### Action item
Scan the records below, and wherever a line has the word "verbose", pull it out.

### Listed records
Content starts

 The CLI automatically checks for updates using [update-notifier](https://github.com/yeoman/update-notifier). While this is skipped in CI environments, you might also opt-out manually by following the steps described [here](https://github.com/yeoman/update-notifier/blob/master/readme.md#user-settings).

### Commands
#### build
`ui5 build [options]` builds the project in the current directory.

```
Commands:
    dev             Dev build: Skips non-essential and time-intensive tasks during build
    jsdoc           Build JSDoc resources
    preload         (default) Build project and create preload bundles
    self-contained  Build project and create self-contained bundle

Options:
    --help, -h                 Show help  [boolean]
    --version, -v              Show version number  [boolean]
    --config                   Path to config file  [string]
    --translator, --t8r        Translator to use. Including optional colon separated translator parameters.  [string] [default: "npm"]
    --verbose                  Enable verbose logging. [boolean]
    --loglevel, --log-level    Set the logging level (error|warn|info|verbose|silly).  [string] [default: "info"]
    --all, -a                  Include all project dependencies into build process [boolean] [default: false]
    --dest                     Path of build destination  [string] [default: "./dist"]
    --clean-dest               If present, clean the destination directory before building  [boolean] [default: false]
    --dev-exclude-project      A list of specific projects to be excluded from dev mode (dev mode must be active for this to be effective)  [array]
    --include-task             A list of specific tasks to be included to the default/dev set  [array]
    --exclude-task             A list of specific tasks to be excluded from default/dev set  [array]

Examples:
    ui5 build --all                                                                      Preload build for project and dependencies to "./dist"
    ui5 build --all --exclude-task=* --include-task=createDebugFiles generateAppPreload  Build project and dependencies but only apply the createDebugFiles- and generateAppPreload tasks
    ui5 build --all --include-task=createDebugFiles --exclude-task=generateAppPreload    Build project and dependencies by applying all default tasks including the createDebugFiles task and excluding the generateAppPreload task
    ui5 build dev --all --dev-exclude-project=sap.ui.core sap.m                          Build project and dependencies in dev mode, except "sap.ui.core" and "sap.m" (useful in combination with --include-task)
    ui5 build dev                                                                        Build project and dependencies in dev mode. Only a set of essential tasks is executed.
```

Content ends

### Response
    --verbose                  Enable verbose logging. [boolean]
    --loglevel, --log-level    Set the logging level (error|warn|info|verbose|silly).  [string] [default: "info"]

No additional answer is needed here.